I found a function in JMP and was wondering when to apply the Transformed Ranks option within the Analysis of Means menu. I read the reference from Nelson et. al, provided by JMP, but I am still not quite sure if I apply it properly. Unfortunetaly, I do not really find any other references which are useful. If I compare groups (measurements instruments with same sample set) with non-normal distributed residuals and are not able to transform the data to a normal distribution it seems that this is the only analysis I can run in JMP to compare the Mean. For me personally the approach to assign ranks makes sence in my example.
To my example:
I want to report if groups (measurement instruments) match to the overall mean and afterwards conduct a wilcoxon test fo each group to the overall mean. The graphical output matches with the non-parametric test. If limits are exceeded the p-value is <0.05.

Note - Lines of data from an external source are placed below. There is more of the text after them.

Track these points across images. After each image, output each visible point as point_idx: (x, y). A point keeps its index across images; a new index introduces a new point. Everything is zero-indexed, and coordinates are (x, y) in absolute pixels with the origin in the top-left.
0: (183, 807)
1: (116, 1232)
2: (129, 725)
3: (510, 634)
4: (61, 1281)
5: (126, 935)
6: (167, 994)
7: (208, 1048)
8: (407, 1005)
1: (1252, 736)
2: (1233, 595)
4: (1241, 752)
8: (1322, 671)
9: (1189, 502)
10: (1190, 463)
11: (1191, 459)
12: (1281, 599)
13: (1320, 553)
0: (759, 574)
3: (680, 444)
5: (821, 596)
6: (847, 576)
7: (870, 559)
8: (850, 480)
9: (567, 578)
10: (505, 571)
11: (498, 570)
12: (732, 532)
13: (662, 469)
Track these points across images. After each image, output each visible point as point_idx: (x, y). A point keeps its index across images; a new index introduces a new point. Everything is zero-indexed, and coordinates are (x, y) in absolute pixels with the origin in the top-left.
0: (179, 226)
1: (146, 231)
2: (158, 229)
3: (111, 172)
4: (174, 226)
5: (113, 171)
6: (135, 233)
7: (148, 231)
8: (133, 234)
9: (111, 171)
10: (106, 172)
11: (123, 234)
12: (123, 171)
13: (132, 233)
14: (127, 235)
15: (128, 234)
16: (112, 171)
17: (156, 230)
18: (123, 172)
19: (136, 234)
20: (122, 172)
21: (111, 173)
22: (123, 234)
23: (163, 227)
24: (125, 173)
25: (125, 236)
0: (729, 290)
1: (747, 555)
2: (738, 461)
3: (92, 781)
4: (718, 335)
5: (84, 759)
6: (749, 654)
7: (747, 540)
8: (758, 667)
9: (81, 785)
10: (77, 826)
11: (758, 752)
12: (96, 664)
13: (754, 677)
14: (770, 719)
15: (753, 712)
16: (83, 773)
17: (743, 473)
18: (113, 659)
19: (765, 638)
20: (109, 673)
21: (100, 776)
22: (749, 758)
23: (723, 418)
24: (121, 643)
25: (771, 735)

Can I use this test to compare measurements instruments with the same sample set and derive a statement about statistical matching to the overall mean? I already conducted technical matching analysis using Bias / Tolerance ratio but was wondering if this could be added to my analysis as an add-on.
Can you share a plot of the residuals that exhibit the non-normal distribution? A histogram and a normal quantile plot would help.
What have your tried in order to transform the data to normal?
How many replicate measurements do you observe? How many items are in your sample? How many instruments are included?
You are trying to show that the mean of the measurements is close to the standard value across the items and intruments? Lack of significance in a test for a difference is not the proper analysis. You might want to use an equivalence test instead.
Since the question is about the measurements, please see Help > Books > Quality and Process > chapters about Measurement System Analysis and Variability Chart might be helpful.